I don't have any sympathy for those who ruin their cars because they are yacking away on their phone while filling the tank. Missing a call and then calling back later is well worth the reduced risk to the second largest purchase (largest for non-home owners) most people make in their lives.


----------



## CyclonicWrath (May 14, 2013)

obermd said:


> I don't have any sympathy for those who ruin their cars because they are yacking away on their phone while filling the tank. Missing a call and then calling back later is well worth the reduced risk to the second largest purchase (largest for non-home owners) most people make in their lives.

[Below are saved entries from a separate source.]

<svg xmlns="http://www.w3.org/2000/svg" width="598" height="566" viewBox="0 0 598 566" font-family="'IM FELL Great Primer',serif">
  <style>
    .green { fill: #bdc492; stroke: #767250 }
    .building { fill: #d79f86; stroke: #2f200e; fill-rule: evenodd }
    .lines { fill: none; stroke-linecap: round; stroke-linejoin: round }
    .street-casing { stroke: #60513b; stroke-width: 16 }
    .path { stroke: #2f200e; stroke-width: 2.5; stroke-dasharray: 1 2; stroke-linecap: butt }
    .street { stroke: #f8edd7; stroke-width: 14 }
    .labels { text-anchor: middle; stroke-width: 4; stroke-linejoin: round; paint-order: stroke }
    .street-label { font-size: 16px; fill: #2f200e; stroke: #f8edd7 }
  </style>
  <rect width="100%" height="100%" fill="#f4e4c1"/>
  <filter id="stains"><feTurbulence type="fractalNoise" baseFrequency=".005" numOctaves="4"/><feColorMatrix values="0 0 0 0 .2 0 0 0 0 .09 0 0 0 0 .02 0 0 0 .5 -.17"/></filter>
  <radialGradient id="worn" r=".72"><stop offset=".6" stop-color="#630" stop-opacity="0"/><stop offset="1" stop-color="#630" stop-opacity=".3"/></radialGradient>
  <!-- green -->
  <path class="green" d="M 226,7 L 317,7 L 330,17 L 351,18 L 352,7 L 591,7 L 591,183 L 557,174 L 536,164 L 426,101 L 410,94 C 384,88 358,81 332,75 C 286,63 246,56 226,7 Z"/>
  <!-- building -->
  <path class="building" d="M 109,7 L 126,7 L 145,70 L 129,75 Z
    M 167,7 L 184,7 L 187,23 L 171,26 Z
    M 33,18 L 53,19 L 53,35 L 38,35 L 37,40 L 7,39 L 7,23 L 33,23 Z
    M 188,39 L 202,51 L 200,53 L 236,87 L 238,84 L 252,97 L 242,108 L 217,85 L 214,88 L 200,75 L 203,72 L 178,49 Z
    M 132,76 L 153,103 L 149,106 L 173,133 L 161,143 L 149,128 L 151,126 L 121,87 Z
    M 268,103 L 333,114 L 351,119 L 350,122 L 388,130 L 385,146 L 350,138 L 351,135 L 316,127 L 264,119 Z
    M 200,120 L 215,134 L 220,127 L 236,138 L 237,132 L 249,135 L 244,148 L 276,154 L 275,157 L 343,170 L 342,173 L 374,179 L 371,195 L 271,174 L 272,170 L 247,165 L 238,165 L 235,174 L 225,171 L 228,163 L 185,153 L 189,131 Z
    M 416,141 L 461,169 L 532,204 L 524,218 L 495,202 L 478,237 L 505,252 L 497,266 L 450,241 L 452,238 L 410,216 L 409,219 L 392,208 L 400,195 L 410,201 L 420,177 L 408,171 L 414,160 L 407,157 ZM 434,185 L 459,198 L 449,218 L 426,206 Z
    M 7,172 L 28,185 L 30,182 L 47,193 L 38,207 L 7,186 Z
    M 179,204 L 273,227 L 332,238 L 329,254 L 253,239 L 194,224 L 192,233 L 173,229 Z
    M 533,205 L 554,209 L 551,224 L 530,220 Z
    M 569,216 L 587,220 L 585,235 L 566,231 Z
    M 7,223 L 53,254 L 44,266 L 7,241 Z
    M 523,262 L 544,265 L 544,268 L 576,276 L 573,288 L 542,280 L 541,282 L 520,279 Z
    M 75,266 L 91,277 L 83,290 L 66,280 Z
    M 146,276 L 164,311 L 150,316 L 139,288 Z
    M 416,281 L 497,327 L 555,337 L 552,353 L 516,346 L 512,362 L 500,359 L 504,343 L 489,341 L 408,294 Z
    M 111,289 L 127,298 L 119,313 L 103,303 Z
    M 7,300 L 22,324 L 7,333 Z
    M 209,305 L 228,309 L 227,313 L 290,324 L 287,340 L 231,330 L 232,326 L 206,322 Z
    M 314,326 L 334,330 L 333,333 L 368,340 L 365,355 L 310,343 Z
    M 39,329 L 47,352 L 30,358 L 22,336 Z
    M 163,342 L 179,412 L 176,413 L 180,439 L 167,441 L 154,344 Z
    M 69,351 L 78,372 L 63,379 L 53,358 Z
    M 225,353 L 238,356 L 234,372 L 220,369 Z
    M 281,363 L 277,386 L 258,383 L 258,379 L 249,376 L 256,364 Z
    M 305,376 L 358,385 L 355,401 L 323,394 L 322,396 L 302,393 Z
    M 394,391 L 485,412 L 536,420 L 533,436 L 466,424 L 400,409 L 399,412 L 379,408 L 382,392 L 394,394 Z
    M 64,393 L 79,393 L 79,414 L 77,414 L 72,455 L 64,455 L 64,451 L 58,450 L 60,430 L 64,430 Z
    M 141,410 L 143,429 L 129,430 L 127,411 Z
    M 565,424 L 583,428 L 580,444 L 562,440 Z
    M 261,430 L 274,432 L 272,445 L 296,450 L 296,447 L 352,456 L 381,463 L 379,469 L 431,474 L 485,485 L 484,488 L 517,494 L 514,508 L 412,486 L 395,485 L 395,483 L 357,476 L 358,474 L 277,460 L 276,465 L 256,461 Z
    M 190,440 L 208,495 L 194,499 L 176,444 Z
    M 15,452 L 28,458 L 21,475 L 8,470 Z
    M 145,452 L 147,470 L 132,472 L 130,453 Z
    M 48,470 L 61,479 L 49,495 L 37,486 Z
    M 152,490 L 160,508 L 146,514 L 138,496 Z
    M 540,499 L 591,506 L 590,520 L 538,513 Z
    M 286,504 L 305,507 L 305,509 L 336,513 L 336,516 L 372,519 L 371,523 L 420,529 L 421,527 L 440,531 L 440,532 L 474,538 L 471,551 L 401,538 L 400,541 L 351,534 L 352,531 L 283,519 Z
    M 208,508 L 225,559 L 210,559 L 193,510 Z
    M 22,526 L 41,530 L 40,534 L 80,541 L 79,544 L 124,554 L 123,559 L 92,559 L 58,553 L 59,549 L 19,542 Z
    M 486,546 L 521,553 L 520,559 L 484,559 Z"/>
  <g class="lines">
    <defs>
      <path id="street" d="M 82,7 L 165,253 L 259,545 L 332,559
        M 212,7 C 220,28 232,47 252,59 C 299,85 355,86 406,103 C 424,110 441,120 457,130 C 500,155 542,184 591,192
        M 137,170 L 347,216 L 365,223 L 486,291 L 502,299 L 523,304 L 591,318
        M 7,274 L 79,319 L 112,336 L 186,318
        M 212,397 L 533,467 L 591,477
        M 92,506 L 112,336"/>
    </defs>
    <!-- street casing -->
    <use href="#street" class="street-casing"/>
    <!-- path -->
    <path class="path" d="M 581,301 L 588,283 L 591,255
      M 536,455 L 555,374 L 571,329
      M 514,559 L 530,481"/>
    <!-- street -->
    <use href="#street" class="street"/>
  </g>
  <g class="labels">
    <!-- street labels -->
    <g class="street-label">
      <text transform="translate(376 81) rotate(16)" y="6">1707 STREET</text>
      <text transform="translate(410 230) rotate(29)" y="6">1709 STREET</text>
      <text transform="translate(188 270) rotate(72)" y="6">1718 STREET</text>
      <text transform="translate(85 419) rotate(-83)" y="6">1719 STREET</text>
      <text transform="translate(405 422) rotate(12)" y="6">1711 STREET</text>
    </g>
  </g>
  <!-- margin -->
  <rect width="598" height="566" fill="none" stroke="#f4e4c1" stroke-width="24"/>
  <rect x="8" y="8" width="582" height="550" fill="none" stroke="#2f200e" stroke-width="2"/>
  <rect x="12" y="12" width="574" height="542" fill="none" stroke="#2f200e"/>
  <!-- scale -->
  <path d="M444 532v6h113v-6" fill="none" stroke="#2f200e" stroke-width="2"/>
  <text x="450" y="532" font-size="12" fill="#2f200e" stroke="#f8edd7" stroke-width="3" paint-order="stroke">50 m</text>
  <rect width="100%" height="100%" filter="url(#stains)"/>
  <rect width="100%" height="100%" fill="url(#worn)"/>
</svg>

Gas fumes will not ignite from a cell phone or even a smoke, maybe a smoke if there is no wind and your inside a building, and not even a smoke will light up a full gas can if you drop it in it just puts it out, I don't use a cell phone while pumping gas, I think the cell phone thing is another scheme for Bluetooth device which technically would have the same source of power if it could ignite gas, but regardless of phones some people are stupid they will just put diesel in regardless of distractions, I hoe they come out with a manual diesel and I could pull this trick on other people


----------



## diesel (Jun 8, 2013)

I once had a kid at a gas station run out and warn me that I was about to put diesel in my '80s Mercedes 300D. And I thought everybody knew Mercedes made a lot of diesels. I have been waiting for strange looks when I put Diesel in my Cruze but most usually the places I go to refuel, nobody is paying attention. I think it would be a good opportunity to start a conversation.


----------



## steveg241 (Jul 18, 2013)

It was at a fuel station, but today I went to an auto parts store and picked up some Power Service Diesel Kleen. Upon checking out, the guy at the counter says: 

Clerk: "you know, we have such and such injector cleaner on sale for $2.49." 

Me: "No thanks, I doubt that would work for my car."

Even after explaining the additive I was buying was for a diesel engine, he still offered it again for my car. At that point, I just smiled, said no thanks and went on my way. It's like he couldn't fathom I had a diesel car. He couldn't even see the car so no matter that it was a Cruze, but there are plenty of VW's, BMW's, Audi's and Mercedes that run on diesel. Oh well.


----------